Las demostraciones teóricas de --> Dios, por exactas e importantes que éstas sean, actualmente sólo pueden tener eficacia en unión con una llamada mistagógica hacia aquella experiencia religiosa de la -> transcendencia que se da inevitablemente en la vivencia concreta de lo ético en general, de la responsabilidad por una configuración activa del futuro y, sobre todo, de un amor real y auténticamente personal al prójimo. Tanto al ateo culpable como al inculpable (nosotros no podemos establecer una distinción adecuada y segura entre ambos) hemos de hacerle entender en qué ámbito existencial él encuentra a Dios, aun cuando no llame «Dios» a este último «de dónde» y «hacia dónde» de su libertad moral y de su amor, aun cuando no se atreva a «objetivarlos» y con frecuencia considere (en parte injustamente) la religión sometida a categorías y a instituciones como una contradicción a ese misterio inefable de su existencia.

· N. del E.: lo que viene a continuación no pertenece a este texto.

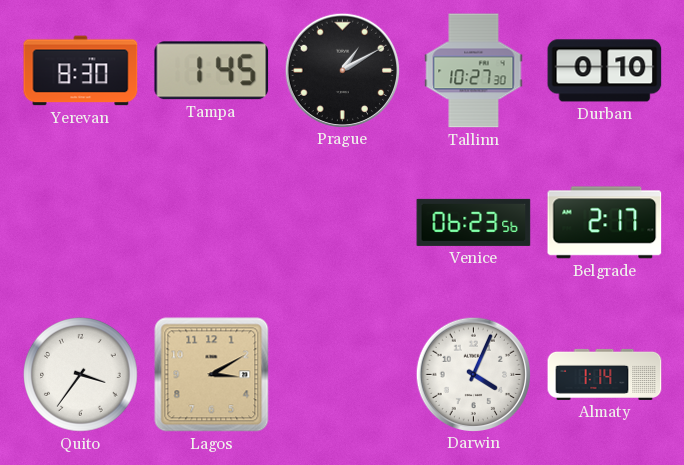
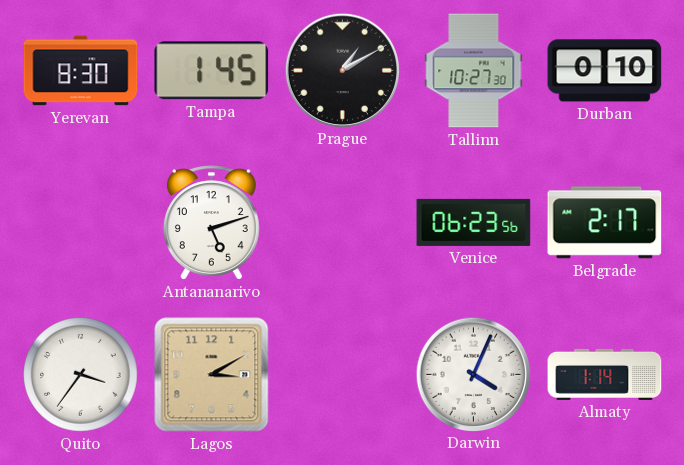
Antananarivo: none -> 5:12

Hoy ya no podemos presuponer que bajo el término «Dios» todos entienden realmente aquello que propiamente se debería significar con dicho vocablo y que, por tanto, la cuestión está solamente en si ese Dios existe de verdad. En todo lenguaje religioso hemos de procurar con suma diligencia que en él quede claro en forma viva el carácter incomprensible de Dios, su sagrado misterio. Pues, de otro modo (lo que nosotros llamamos) Dios ya no es el Dios real, y entonces lo presentado bajo este término será rechazado por un a. que se tenga a sí mismo por «más piadoso» y puro que un teísmo vulgar. Quien luche contra el a. como fenómeno social de masas, en primer lugar debe tomarlo en serie y conocerlo, ha de valorar sus causas y argumentos, confesando tranquila y abiertamente que con frecuencia se ha abusado del teísmo y se le ha convertido en «opio del pueblo»; debe además desarrollar un diálogo auténtico y sincero con los ateos, aceptando todos sus presupuestos y exigencias y, en consecuencia, estando incluso dispuesto a colaborar con los ateos en la configuración del mundo común. La «lucha» no puede centrarse solamente en el campo de la doctrina; más bien se ha de combatir sobre todo mediante el testimonio vivo de cada cristiano y de la Iglesia entera, mediante una continuada autocrítica, purificación y renovación, mediante el argumento de una vida religiosa que esté libre de --> superstición y de falsa seguridad. A estas armas han de sumarse la práctica de la justicia, de la unidad y del amor verdaderos y, con ello, el testimonio de que un hombre, creyendo y esperando, puede aceptar la penumbra de la existencia como nacimiento de un nuevo --> sentido infinito para ésta, el cual es precisamente el Dios absoluto, que se comunica a sí mismo (cf. Vaticano ii, Sobre la Iglesia en el mundo actual, n. 21).